- _AIM OF THE EXERCISE_: Your answer must contain each line of the listing in which "boys" appears, copied in full.

○ ○ ○ ○ ○

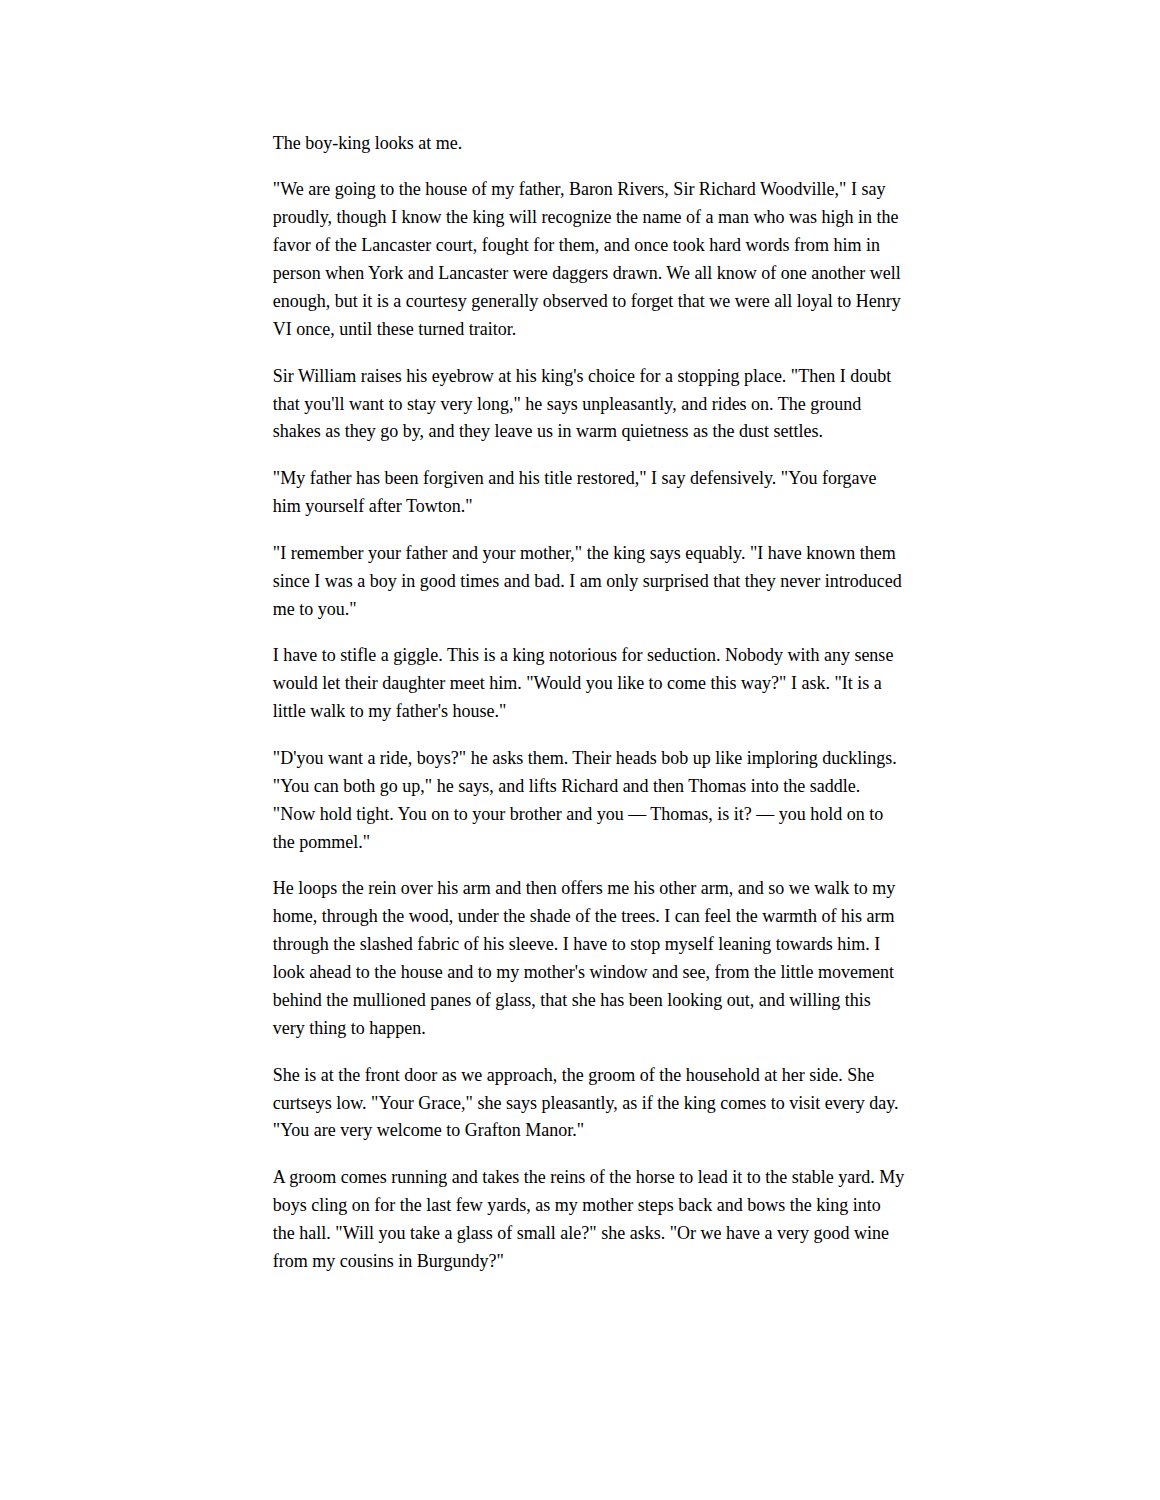The boy-king looks at me.
"We are going to the house of my father, Baron Rivers, Sir Richard Woodville," I say proudly, though I know the king will recognize the name of a man who was high in the favor of the Lancaster court, fought for them, and once took hard words from him in person when York and Lancaster were daggers drawn. We all know of one another well enough, but it is a courtesy generally observed to forget that we were all loyal to Henry VI once, until these turned traitor.
Sir William raises his eyebrow at his king's choice for a stopping place. "Then I doubt that you'll want to stay very long," he says unpleasantly, and rides on. The ground shakes as they go by, and they leave us in warm quietness as the dust settles.
"My father has been forgiven and his title restored," I say defensively. "You forgave him yourself after Towton."
"I remember your father and your mother," the king says equably. "I have known them since I was a boy in good times and bad. I am only surprised that they never introduced me to you."
I have to stifle a giggle. This is a king notorious for seduction. Nobody with any sense would let their daughter meet him. "Would you like to come this way?" I ask. "It is a little walk to my father's house."
"D'you want a ride, boys?" he asks them. Their heads bob up like imploring ducklings. "You can both go up," he says, and lifts Richard and then Thomas into the saddle. "Now hold tight. You on to your brother and you — Thomas, is it? — you hold on to the pommel."
He loops the rein over his arm and then offers me his other arm, and so we walk to my home, through the wood, under the shade of the trees. I can feel the warmth of his arm through the slashed fabric of his sleeve. I have to stop myself leaning towards him. I look ahead to the house and to my mother's window and see, from the little movement behind the mullioned panes of glass, that she has been looking out, and willing this very thing to happen.
She is at the front door as we approach, the groom of the household at her side. She curtseys low. "Your Grace," she says pleasantly, as if the king comes to visit every day. "You are very welcome to Grafton Manor."
A groom comes running and takes the reins of the horse to lead it to the stable yard. My boys cling on for the last few yards, as my mother steps back and bows the king into the hall. "Will you take a glass of small ale?" she asks. "Or we have a very good wine from my cousins in Burgundy?"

○ ○ ○ ○ ○

- _ANSWER FOR THE TASK_:
"D'you want a ride, boys?" he asks them. Their heads bob up like imploring ducklings. "You can both go up," he says, and lifts Richard and then Thomas into the saddle. "Now hold tight. You on to your brother and you — Thomas, is it? — you hold on to the pommel."
A groom comes running and takes the reins of the horse to lead it to the stable yard. My boys cling on for the last few yards, as my mother steps back and bows the king into the hall. "Will you take a glass of small ale?" she asks. "Or we have a very good wine from my cousins in Burgundy?"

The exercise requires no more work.